Our featured contributor discusses Golf as a metaphor for life and some of the important life lessons learned.
While battling a burdensome bunker on the ninth hole of our town’s municipal golf course, I felt my mind begin to meander. Rather than feel the smooth sensation of swinging through sand, I started to fixate on my post-golf plan for the day: spend time with my three-month-old baby girl; visit my niece and nephew; check in with my parents; begin this writing project; fold the laundry; pay bills; the list continues. My mind journeyed far away, and I lost what Timothy Gallwey calls “the inner game of golf.”
Some mental musings are natural in this game, which can take up to five hours of one’s day. Inevitably, distractions will enter our minds, but the key is not to allow burdensome thoughts to oppress us while we hit. Rather than stifle one’s swing, a tranquil way of thinking tends to translate into fluid motions and strong shots. Many sports psychologists speak of visualization techniques to get golfers in the zone; however, maintaining such a razor-sharp focus for eighteen holes can be a truly tall order!
What keeps us golfers so glued to this game? Perhaps iconic American author, John Updike most clearly captures golf’s appeal: it is a game of paradoxes in which “the harder [one tries], the worse [one plays].” Also, says Updike, “In no other sport are mental effort and concentration so immediately reflected in the mirror of physical action and its result” (323). In the wake of Covid-19, this sport has grown immensely in participation and popularity. Yet, it has long had a grip on so many, including me, who played passionately through the Pandemic and a pregnancy.
Throughout my countless hours on the links, I have learned valuable life lessons about persistence and perseverance in both marriage and motherhood.
Have a Sense of Humor: My husband took up the game eight years ago, when he showed up in dress shoes to play a round during one of our early dates! He survived much embarrassment, numerous balls in the trees, and multiple rule violations while playing with experienced golfers. A Division I runner in college, Bill underestimated its difficulty, but has now begun shooting in the low nineties! Despite my frustrations with his stubborn insistence that he learn the game himself, my husband persevered through a difficult learning curve by laughing; this light-hearted attitude has made our journey through this sport so much more pleasant than it could have been.
Take Mulligans: A dear friend advised us the other day to take mulligans not only from the tees, but also during our daily decisions. Second changes, he says, are essential to a long and healthy partnership. Having become accustomed to my husband’s repeated requests to “take another one” from the tee, we have started doing the same in our lives. During a recent squabble about putting our daughter to sleep, Bill and I took deep breaths when things got heated and started over with a calm and clear conversation about our three-month old’s bedtime routine. Those mulligans on the course have come in handy in the course of our marriage and on the journey of new parenthood.
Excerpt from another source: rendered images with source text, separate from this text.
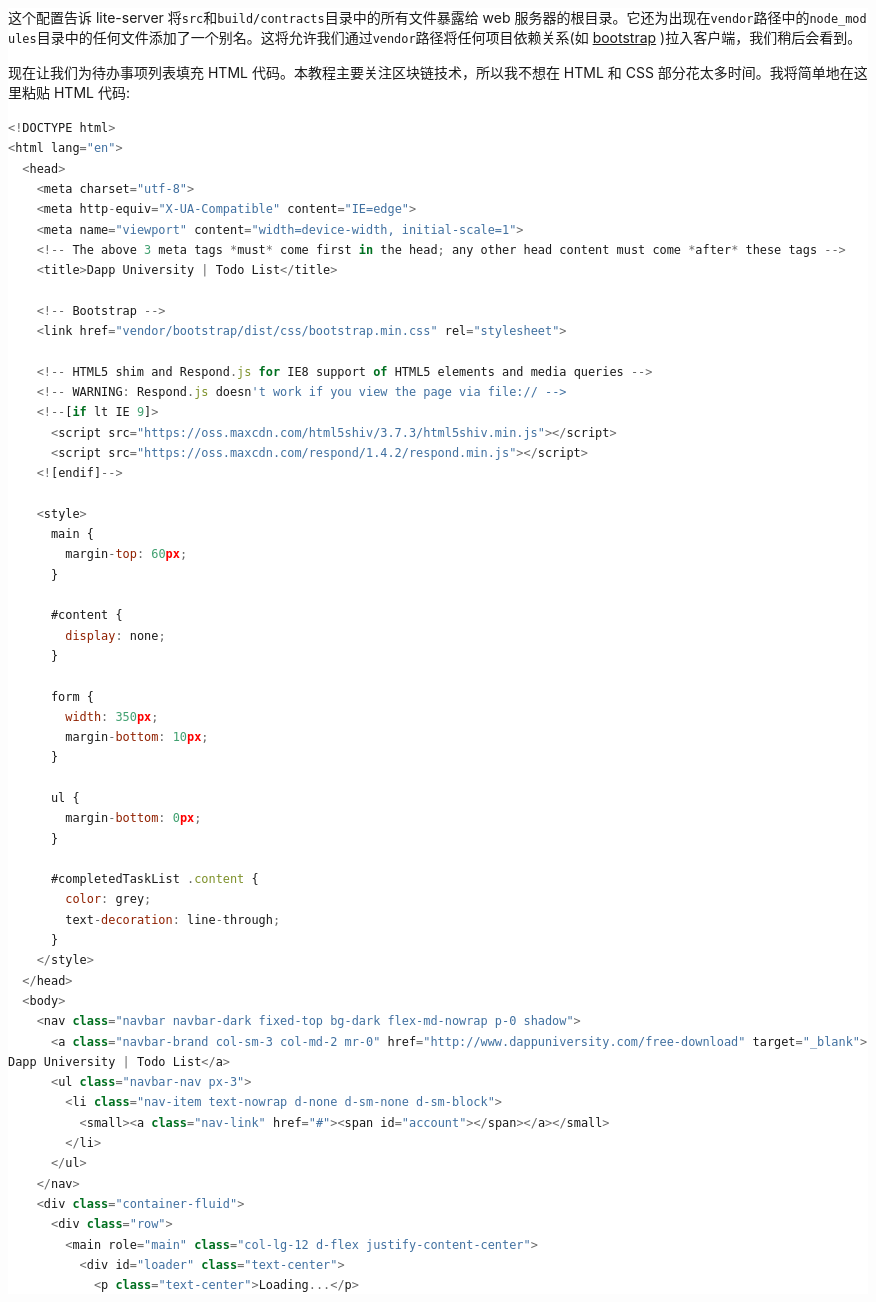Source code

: 这个配置告诉 lite-server 将`src`和`build/contracts`目录中的所有文件暴露给 web 服务器的根目录。它还为出现在`vendor`路径中的`node_modules`目录中的任何文件添加了一个别名。这将允许我们通过`vendor`路径将任何项目依赖关系(如 [bootstrap](https://getbootstrap.com/) )拉入客户端，我们稍后会看到。

现在让我们为待办事项列表填充 HTML 代码。本教程主要关注区块链技术，所以我不想在 HTML 和 CSS 部分花太多时间。我将简单地在这里粘贴 HTML 代码:

```js
<!DOCTYPE html>
<html lang="en">
  <head>
    <meta charset="utf-8">
    <meta http-equiv="X-UA-Compatible" content="IE=edge">
    <meta name="viewport" content="width=device-width, initial-scale=1">
    <!-- The above 3 meta tags *must* come first in the head; any other head content must come *after* these tags -->
    <title>Dapp University | Todo List</title>

    <!-- Bootstrap -->
    <link href="vendor/bootstrap/dist/css/bootstrap.min.css" rel="stylesheet">

    <!-- HTML5 shim and Respond.js for IE8 support of HTML5 elements and media queries -->
    <!-- WARNING: Respond.js doesn't work if you view the page via file:// -->
    <!--[if lt IE 9]>
      <script src="https://oss.maxcdn.com/html5shiv/3.7.3/html5shiv.min.js"></script>
      <script src="https://oss.maxcdn.com/respond/1.4.2/respond.min.js"></script>
    <![endif]-->

    <style>
      main {
        margin-top: 60px;
      }

      #content {
        display: none;
      }

      form {
        width: 350px;
        margin-bottom: 10px;
      }

      ul {
        margin-bottom: 0px;
      }

      #completedTaskList .content {
        color: grey;
        text-decoration: line-through;
      }
    </style>
  </head>
  <body>
    <nav class="navbar navbar-dark fixed-top bg-dark flex-md-nowrap p-0 shadow">
      <a class="navbar-brand col-sm-3 col-md-2 mr-0" href="http://www.dappuniversity.com/free-download" target="_blank">Dapp University | Todo List</a>
      <ul class="navbar-nav px-3">
        <li class="nav-item text-nowrap d-none d-sm-none d-sm-block">
          <small><a class="nav-link" href="#"><span id="account"></span></a></small>
        </li>
      </ul>
    </nav>
    <div class="container-fluid">
      <div class="row">
        <main role="main" class="col-lg-12 d-flex justify-content-center">
          <div id="loader" class="text-center">
            <p class="text-center">Loading...</p>
```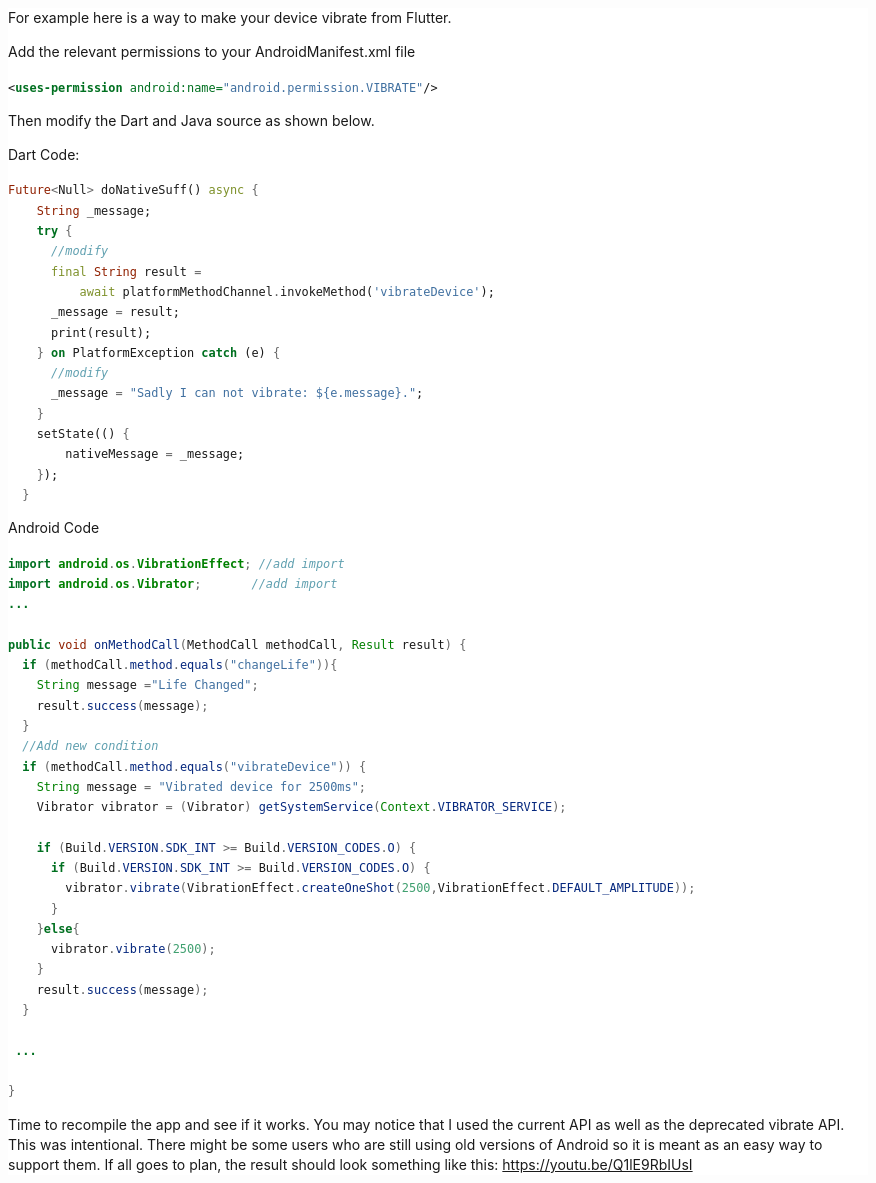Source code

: For example here is a way to make your device vibrate from Flutter. 

Add the relevant permissions to your AndroidManifest.xml file
```xml
<uses-permission android:name="android.permission.VIBRATE"/>
```
Then modify the Dart and Java source as shown below. 

Dart Code:
```dart 
Future<Null> doNativeSuff() async {
    String _message;
    try {
      //modify
      final String result =
          await platformMethodChannel.invokeMethod('vibrateDevice'); 
      _message = result;
      print(result);
    } on PlatformException catch (e) {
      //modify
      _message = "Sadly I can not vibrate: ${e.message}.";
    }
    setState(() {
        nativeMessage = _message;        
    });
  }
```

Android Code
```java
import android.os.VibrationEffect; //add import
import android.os.Vibrator;       //add import 
...

public void onMethodCall(MethodCall methodCall, Result result) {
  if (methodCall.method.equals("changeLife")){
    String message ="Life Changed";
    result.success(message);
  }
  //Add new condition 
  if (methodCall.method.equals("vibrateDevice")) {
    String message = "Vibrated device for 2500ms";
    Vibrator vibrator = (Vibrator) getSystemService(Context.VIBRATOR_SERVICE);
    
    if (Build.VERSION.SDK_INT >= Build.VERSION_CODES.O) {
      if (Build.VERSION.SDK_INT >= Build.VERSION_CODES.O) {
        vibrator.vibrate(VibrationEffect.createOneShot(2500,VibrationEffect.DEFAULT_AMPLITUDE));
      }
    }else{
      vibrator.vibrate(2500);
    }
    result.success(message);
  }

 ...

}
```
Time to recompile the app and see if it works. You may notice that I used the current API as well as the deprecated vibrate API. This was intentional. There might be some users who are still using old versions of Android so it is meant as an easy way to support them. 
If all goes to plan, the result should look something like this:
https://youtu.be/Q1lE9RbIUsI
Think Ahead & Be Prepared: As a new mother, I have forgotten plenty of pacifiers, diapers, and the like; these moments remind me of leaving my sand wedge on the previous hole or failing to take my putter to the green. The embarrassment of delaying a round of play due to a forgotten club does not quite compare to a screaming infant in a public place; however, planning ahead on the course can translate into properly packing a diaper bag. Just last week, while playing in a charity tournament, I noticed that my mind wandered less and I remembered a whole lot more: plenty of markers, tees, balls, and the like. Whether it is golf teaching me about motherhood or vice versa, the game is quite clearly a metaphor for life and the particular moments in which I find myself living.
I have learned from this game the value of treasuring a moment, whether it takes place in burdensome bunkers or while rocking my daughter to sleep.
Source: Updike, John. Golf Dreams: Writings on Golf. New York: Alfred A. Knopf, 2004.
Note: previously indicated Upton Sinclair as the author. It has since been corrected to John Updike.